Show HN: JavaScript Namespaces via a babel plugin - antjanus
https://github.com/AntJanus/babel-plugin-namespaces
======
hex13
Interesting.

I have also seen other solutions which address this problem:

1\. [https://github.com/facebook/fbjs](https://github.com/facebook/fbjs)
library that Facebook uses in React: you have @providesModule annotations in
modules, and you can write e.g. require('myModule') even if myModule.js is
somewhere deep in directory hierarchy.

2\. webpack configuration (e.g. you can write own loader to be able to make:
require('somethingWeird'), or probably use resolve like in this article:
[https://medium.com/@ericclemmons/dogfooding-your-open-
source...](https://medium.com/@ericclemmons/dogfooding-your-open-source-
projects-9e6dc1e7d1c8#.3cl7ayf27)

I mean, I don't want to underestimate your project by writing that something
similar existed.
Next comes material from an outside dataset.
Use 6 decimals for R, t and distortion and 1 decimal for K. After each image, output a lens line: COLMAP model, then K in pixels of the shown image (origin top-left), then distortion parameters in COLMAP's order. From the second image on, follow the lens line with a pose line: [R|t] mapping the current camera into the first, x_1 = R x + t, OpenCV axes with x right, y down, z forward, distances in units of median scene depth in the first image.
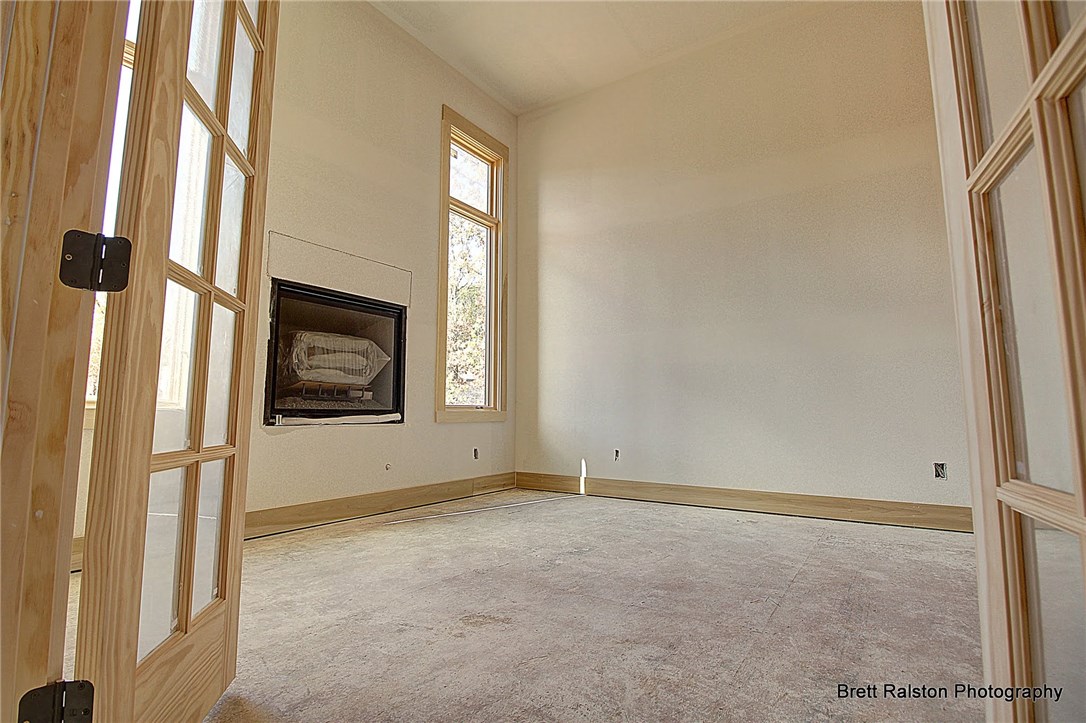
lens RADIAL K [[512.2, 0, 548.1], [0, 512.2, 355.5], [0, 0, 1]] dist [-0.005881, -0.004038]
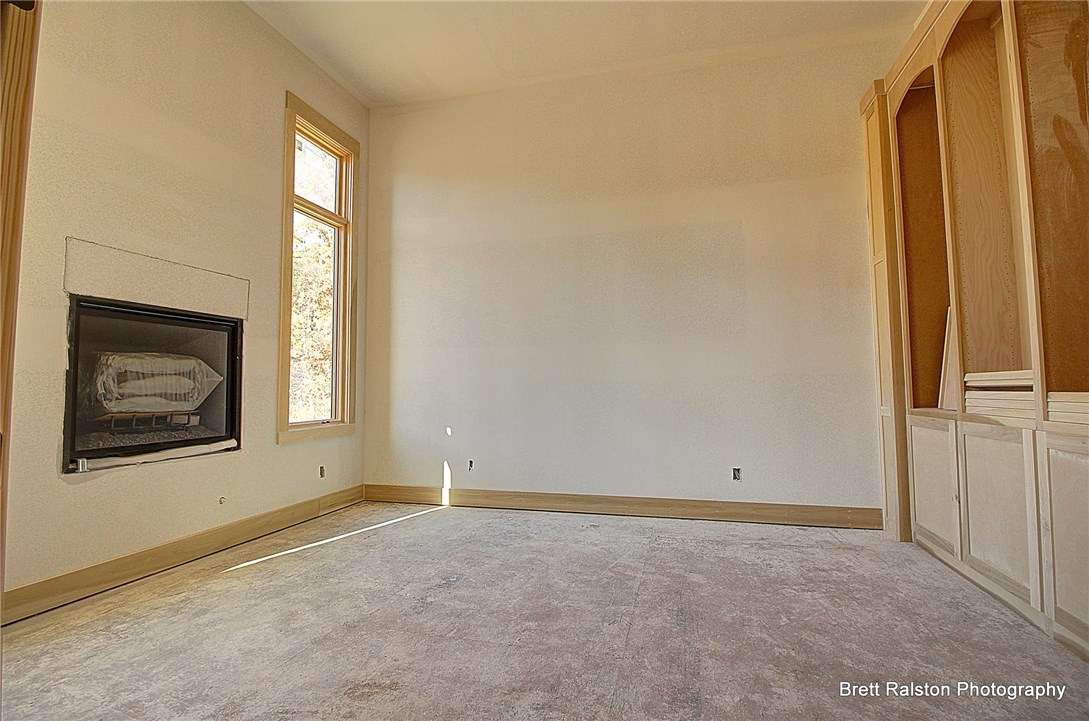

Quite the opposite. I think that you made library for solving
important problem (resolving dependencies in nice manageable way). I am just
agnostic about which solution is the best.

Although I hope that in future one solution will prevail (maybe yours, maybe
webpack based, maybe @providesModule, or maybe this kind of functionality
should belong to JavaScript language itself? Maybe ES8 or ES9 will have
something like this?).

Because dependency management is too important for allowing to further
fragmentation :)